Analyses of the relationships among the horizontal atmospheric WVC distribution, steering flow, and TC track in the four experiments revealed that the simulated track of Hato was more influenced by the horizontal distribution of WVC than by the steering flow when both these factors were significant. The TC track was close to the direction of the steering flow only when no HWVC center was present in front of the TC. Detailed analyses show that the TC moving direction was between the direction of the steering flow and that toward the peak of vorticity increasing area, while the peaks of vorticity increasing area were close to the peaks of water vapor increasing area. This suggests that WVC in the low layer was one of the factors influencing TC tracks, although it is insufficiently discussed in previous studies. These findings may help improve the predictions of TC track and intensity in the future, thereby aiding in preventing property damage and loss of life.

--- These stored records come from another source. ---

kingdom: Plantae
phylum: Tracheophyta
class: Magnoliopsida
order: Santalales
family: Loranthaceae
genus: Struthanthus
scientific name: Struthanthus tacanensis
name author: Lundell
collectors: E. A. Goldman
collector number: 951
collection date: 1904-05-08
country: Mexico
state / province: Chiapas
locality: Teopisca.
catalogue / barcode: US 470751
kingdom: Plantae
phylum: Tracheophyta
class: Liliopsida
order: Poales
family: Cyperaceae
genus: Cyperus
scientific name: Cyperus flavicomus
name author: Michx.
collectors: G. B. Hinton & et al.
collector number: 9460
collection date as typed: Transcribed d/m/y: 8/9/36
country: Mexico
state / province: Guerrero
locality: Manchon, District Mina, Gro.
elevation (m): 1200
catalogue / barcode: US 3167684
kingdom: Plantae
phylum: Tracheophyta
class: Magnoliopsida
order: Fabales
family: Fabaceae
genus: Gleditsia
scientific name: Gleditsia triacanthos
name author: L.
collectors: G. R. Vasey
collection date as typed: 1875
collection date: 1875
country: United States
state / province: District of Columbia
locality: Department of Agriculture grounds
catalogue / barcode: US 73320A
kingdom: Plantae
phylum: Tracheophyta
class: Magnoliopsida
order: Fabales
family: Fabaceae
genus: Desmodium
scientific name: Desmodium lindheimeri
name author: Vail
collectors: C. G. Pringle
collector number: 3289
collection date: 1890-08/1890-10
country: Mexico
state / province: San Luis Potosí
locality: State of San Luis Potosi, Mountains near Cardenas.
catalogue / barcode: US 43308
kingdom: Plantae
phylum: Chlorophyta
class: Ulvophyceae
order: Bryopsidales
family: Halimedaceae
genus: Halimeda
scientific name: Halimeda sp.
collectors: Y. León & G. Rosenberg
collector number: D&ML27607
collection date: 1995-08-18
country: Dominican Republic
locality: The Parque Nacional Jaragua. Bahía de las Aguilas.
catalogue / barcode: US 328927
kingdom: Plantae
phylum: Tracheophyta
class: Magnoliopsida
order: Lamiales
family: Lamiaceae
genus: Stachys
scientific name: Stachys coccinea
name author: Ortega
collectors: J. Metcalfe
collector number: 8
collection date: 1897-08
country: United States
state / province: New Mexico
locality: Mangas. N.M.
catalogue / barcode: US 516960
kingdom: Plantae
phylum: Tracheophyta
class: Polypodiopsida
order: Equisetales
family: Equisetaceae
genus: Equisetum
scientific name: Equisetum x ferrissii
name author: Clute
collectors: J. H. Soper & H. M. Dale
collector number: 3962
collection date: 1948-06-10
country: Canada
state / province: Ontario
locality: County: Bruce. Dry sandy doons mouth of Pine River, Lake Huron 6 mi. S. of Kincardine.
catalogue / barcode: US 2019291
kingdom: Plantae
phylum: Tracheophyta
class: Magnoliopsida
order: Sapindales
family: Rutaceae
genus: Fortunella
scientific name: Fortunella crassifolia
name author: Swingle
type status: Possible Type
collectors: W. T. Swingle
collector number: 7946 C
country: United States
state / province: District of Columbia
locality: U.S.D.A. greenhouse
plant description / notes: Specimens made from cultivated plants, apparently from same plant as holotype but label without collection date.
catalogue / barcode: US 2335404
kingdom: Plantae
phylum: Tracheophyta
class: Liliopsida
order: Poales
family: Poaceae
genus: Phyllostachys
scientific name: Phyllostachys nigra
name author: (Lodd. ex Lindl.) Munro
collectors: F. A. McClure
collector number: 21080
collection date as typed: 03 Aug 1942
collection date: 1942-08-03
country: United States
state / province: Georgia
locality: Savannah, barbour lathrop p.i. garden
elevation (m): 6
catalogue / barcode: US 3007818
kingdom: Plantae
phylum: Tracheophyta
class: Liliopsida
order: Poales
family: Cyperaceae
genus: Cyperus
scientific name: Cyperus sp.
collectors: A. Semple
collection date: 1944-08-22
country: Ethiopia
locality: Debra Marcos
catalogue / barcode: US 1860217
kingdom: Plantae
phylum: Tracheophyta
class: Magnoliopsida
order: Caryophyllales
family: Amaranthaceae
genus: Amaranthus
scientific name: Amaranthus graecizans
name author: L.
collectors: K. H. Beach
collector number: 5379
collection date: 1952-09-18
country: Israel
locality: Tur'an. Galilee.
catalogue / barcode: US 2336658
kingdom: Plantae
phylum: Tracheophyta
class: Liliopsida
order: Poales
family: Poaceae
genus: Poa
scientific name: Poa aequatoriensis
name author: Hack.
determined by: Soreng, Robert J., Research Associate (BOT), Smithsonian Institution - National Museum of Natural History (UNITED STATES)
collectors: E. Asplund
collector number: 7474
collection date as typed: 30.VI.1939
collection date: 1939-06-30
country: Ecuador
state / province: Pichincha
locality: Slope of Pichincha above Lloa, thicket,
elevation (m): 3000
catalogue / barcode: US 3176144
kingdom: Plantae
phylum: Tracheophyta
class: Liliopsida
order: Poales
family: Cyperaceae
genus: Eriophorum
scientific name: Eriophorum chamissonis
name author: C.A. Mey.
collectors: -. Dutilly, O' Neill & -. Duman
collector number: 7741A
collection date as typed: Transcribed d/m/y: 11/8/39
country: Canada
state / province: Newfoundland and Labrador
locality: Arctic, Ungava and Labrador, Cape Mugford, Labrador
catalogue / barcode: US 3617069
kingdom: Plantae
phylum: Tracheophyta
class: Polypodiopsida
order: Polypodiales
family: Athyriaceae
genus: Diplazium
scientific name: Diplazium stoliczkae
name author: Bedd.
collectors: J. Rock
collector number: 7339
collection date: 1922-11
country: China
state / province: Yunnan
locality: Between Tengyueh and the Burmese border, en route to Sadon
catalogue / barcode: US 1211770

The present study was intended as a preliminary analysis of the potential relationship between the distribution of water vapor and the track of Typhoon Hato. Thus, some of the detailed physical mechanisms are not fully considered, i.e., the relationship between water vapor transport and the formation of convection in TCs and how this relationship might affect the TC motion. Both dynamic and thermodynamic analyses are required in future studies to clarify these mechanisms.